(Before-and-after change records)
>>>>

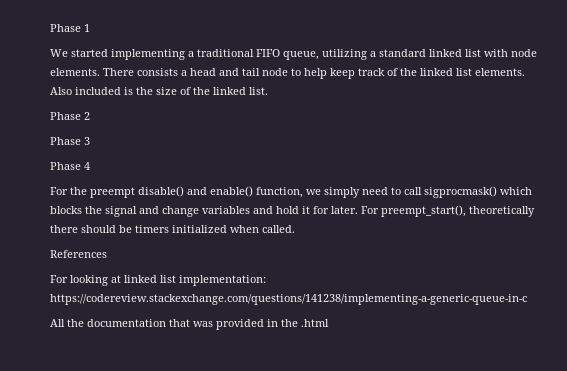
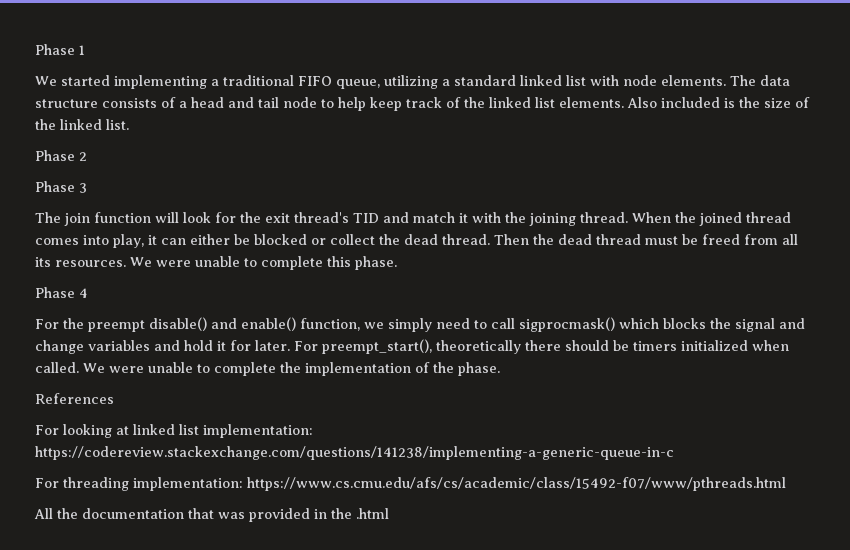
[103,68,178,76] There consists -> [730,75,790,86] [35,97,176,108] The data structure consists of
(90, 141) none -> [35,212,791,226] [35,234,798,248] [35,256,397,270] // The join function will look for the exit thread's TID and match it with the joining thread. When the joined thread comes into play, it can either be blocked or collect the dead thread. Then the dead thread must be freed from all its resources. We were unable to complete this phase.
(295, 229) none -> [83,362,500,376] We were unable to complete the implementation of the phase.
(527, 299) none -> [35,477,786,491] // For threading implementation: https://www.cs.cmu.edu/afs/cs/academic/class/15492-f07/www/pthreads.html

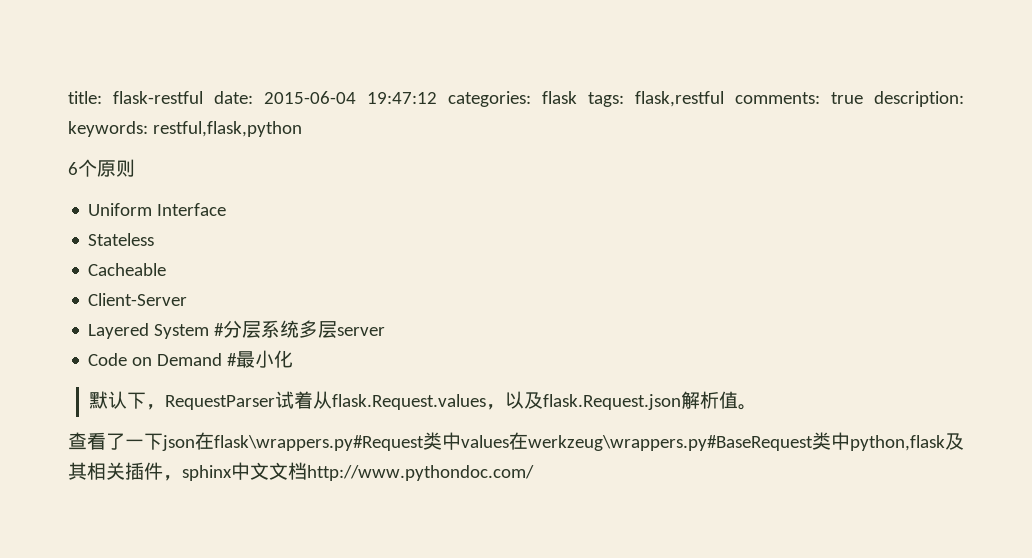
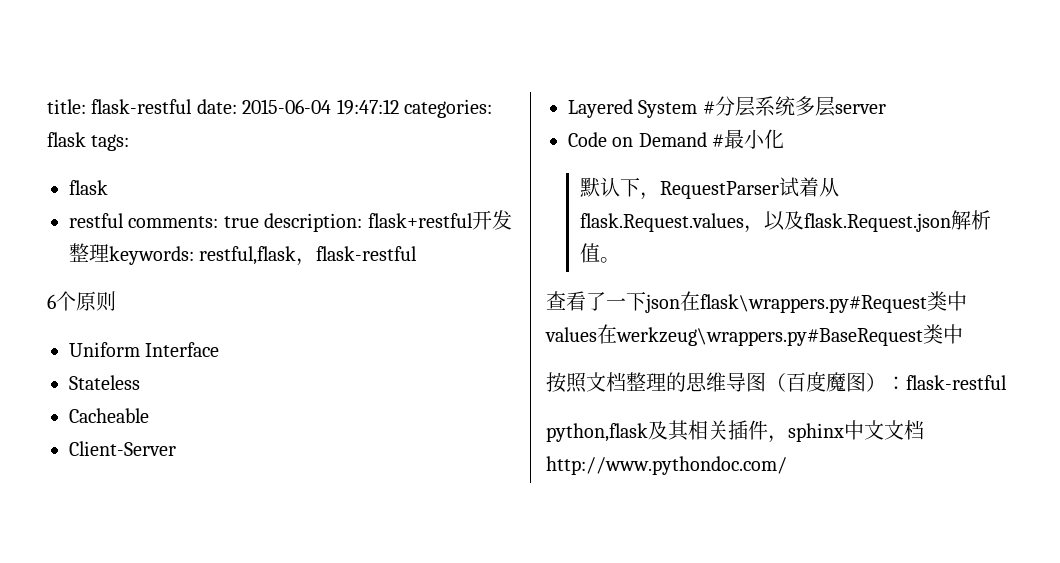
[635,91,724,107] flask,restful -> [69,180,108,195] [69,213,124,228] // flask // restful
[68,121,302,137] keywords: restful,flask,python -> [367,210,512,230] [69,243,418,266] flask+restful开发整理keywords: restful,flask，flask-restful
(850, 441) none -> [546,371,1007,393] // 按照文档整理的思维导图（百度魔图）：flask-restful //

<<<<

| INSTRUCTION |
Apart from the pictures, every line above must be repeated exactly.

| RESPONSE BOX |
[103,68,178,76] There consists -> [730,75,790,86] [35,97,176,108] The data structure consists of
(90, 141) none -> [35,212,791,226] [35,234,798,248] [35,256,397,270] // The join function will look for the exit thread's TID and match it with the joining thread. When the joined thread comes into play, it can either be blocked or collect the dead thread. Then the dead thread must be freed from all its resources. We were unable to complete this phase.
(295, 229) none -> [83,362,500,376] We were unable to complete the implementation of the phase.
(527, 299) none -> [35,477,786,491] // For threading implementation: https://www.cs.cmu.edu/afs/cs/academic/class/15492-f07/www/pthreads.html

[635,91,724,107] flask,restful -> [69,180,108,195] [69,213,124,228] // flask // restful
[68,121,302,137] keywords: restful,flask,python -> [367,210,512,230] [69,243,418,266] flask+restful开发整理keywords: restful,flask，flask-restful
(850, 441) none -> [546,371,1007,393] // 按照文档整理的思维导图（百度魔图）：flask-restful //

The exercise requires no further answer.